We saw Simon walking towards us that aborted further conversation. Perhaps ushering in some relief for me as beyond a certain depth of detail in this area I feel embarrassed even with my closest buddies. Ana, in her own inimitable style reminded us that Simon was eye candy on this holiday.

We rode back home a little tired and sleepy. Simon tried to engage in small talk and I pretended to be asleep to avoid being drawn in. We needed to pack and be ready the next day to take the two-hour drive to the railway station before catching our train back home.

Back in my room I did a bit of packing before the routine of a short catnap, shower and a phone chat with hubby. Tea time was full of recollections of our week together with plans for another trip. We shared our collection of hundreds of photographs. We were all chirpy and happy while also keen to get back to our routines. Jackie put it, typical for her, crudely: "I haven't had cock for a week. About time or I might do something I'll regret."

"Hey, what about me?" Ana argued. "I haven't fucked for years! I am getting arthritis in my fingers rubbing."

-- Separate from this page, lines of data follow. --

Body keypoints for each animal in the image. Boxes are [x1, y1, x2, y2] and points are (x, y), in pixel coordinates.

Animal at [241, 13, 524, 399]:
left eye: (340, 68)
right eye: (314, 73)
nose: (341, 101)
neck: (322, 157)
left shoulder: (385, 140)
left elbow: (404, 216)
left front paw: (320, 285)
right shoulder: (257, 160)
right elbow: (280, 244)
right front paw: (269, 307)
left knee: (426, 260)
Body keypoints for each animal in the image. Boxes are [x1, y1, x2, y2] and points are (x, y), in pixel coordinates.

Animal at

I smiled as usual and said nothing, though I had masturbated myself. Profanity didn't come to me naturally. In fact, it never resided even in a deep recess in my vocabulary. Jagath also was never loose in its use unless he was very angry. Once, early in our marriage, when we were both aroused and ready to have sex with me on top, he said: "Fuck me!" and I went quietly confused. I thought the vulgarity was undervaluing a beautiful act of love. That was defining me, again.

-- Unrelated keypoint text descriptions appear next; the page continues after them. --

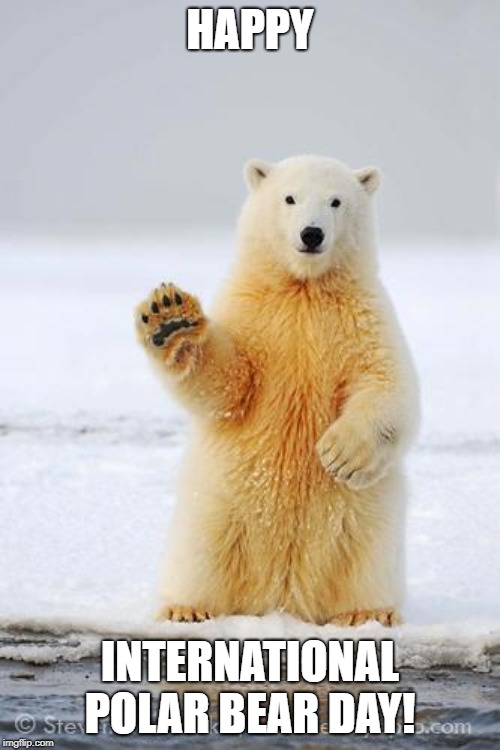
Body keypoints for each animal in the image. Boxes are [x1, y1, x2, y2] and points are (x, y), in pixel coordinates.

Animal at [135, 155, 419, 626]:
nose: (312, 233)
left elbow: (386, 383)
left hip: (368, 518)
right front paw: (171, 320)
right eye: (290, 198)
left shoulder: (364, 319)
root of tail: (283, 596)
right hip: (216, 505)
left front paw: (340, 455)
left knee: (367, 556)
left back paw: (366, 614)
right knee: (200, 552)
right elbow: (230, 384)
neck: (303, 288)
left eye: (336, 201)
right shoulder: (253, 315)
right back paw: (185, 608)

We took a walk within the property in front and went passed the gates onto the narrow dirt road and walked onto a path lined by some tall shrubs. It wasn't creepy except for the thought that there may be some unfriendly bugs or reptiles. I expressed that fear and the other two agreed. Jackie brought up something.

"Hey, girls. Have you peed in the open? I think I want to feel the breeze on my parts that don't get it."

"Sounds good to me." Ana was ready as usual for any mischief. Actually, my bladder is full. "Come on Yash?"